== Required work ==
The output is a word-for-word repeat of the listing below, free of images.

== Supplied information ==
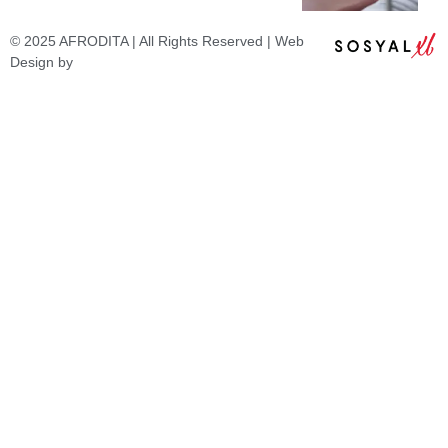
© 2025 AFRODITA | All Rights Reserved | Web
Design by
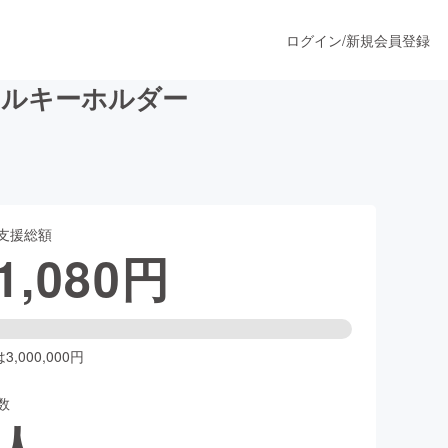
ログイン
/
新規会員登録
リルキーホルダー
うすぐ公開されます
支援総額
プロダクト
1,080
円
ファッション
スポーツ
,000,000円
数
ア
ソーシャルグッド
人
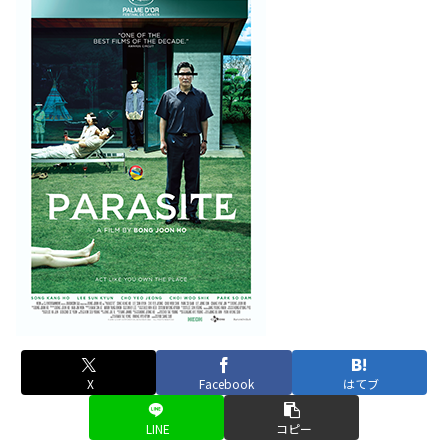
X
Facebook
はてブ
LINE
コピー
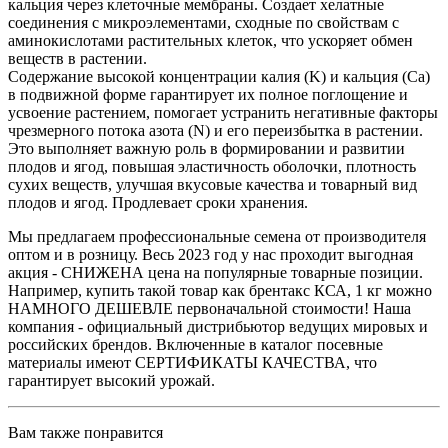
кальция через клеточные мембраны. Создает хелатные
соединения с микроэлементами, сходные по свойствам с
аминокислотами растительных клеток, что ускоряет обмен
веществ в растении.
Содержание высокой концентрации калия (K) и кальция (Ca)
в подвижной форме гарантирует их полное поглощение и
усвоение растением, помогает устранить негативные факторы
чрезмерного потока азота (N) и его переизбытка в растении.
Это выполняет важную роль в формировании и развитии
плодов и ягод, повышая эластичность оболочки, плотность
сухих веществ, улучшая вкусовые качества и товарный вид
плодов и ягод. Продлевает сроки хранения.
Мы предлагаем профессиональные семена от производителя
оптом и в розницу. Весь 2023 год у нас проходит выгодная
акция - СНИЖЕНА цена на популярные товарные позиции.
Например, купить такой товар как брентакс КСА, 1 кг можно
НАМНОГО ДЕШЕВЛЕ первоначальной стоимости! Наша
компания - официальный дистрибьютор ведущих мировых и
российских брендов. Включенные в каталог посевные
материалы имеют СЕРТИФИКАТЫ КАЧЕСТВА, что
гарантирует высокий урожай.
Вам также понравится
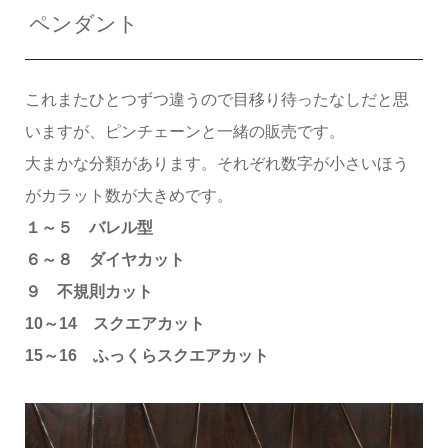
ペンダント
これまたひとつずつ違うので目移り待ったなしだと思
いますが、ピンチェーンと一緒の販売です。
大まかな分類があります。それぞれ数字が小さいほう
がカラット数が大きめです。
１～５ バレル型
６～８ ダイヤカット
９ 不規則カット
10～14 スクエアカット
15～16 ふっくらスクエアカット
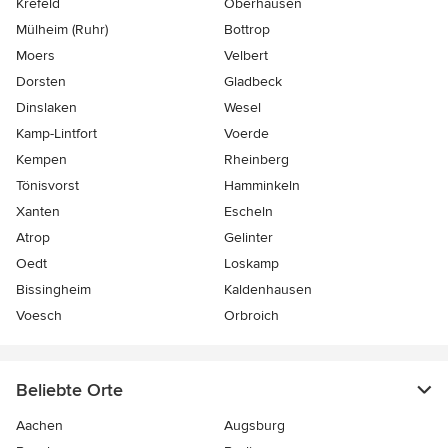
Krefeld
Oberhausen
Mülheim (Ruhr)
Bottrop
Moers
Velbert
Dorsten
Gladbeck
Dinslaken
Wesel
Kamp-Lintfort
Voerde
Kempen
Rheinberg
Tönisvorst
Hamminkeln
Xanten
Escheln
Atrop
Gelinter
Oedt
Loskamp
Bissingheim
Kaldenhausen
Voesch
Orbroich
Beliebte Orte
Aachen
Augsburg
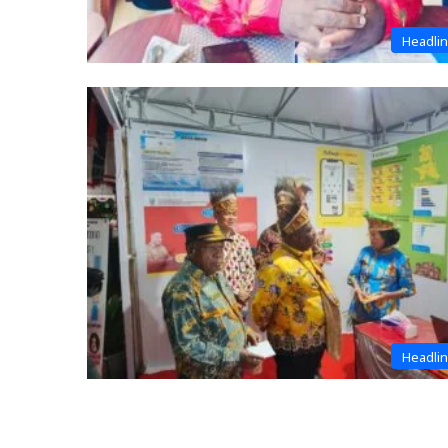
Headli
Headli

== Answer space ==
© 2025 AFRODITA | All Rights Reserved | Web
Design by
ログイン
/
新規会員登録
リルキーホルダー
うすぐ公開されます
支援総額
プロダクト
1,080
円
ファッション
スポーツ
,000,000円
数
ア
ソーシャルグッド
人
X
Facebook
はてブ
LINE
コピー
кальция через клеточные мембраны. Создает хелатные
соединения с микроэлементами, сходные по свойствам с
аминокислотами растительных клеток, что ускоряет обмен
веществ в растении.
Содержание высокой концентрации калия (K) и кальция (Ca)
в подвижной форме гарантирует их полное поглощение и
усвоение растением, помогает устранить негативные факторы
чрезмерного потока азота (N) и его переизбытка в растении.
Это выполняет важную роль в формировании и развитии
плодов и ягод, повышая эластичность оболочки, плотность
сухих веществ, улучшая вкусовые качества и товарный вид
плодов и ягод. Продлевает сроки хранения.
Мы предлагаем профессиональные семена от производителя
оптом и в розницу. Весь 2023 год у нас проходит выгодная
акция - СНИЖЕНА цена на популярные товарные позиции.
Например, купить такой товар как брентакс КСА, 1 кг можно
НАМНОГО ДЕШЕВЛЕ первоначальной стоимости! Наша
компания - официальный дистрибьютор ведущих мировых и
российских брендов. Включенные в каталог посевные
материалы имеют СЕРТИФИКАТЫ КАЧЕСТВА, что
гарантирует высокий урожай.
Вам также понравится
ペンダント
これまたひとつずつ違うので目移り待ったなしだと思
いますが、ピンチェーンと一緒の販売です。
大まかな分類があります。それぞれ数字が小さいほう
がカラット数が大きめです。
１～５ バレル型
６～８ ダイヤカット
９ 不規則カット
10～14 スクエアカット
15～16 ふっくらスクエアカット
Krefeld
Oberhausen
Mülheim (Ruhr)
Bottrop
Moers
Velbert
Dorsten
Gladbeck
Dinslaken
Wesel
Kamp-Lintfort
Voerde
Kempen
Rheinberg
Tönisvorst
Hamminkeln
Xanten
Escheln
Atrop
Gelinter
Oedt
Loskamp
Bissingheim
Kaldenhausen
Voesch
Orbroich
Beliebte Orte
Aachen
Augsburg
Headli
Headli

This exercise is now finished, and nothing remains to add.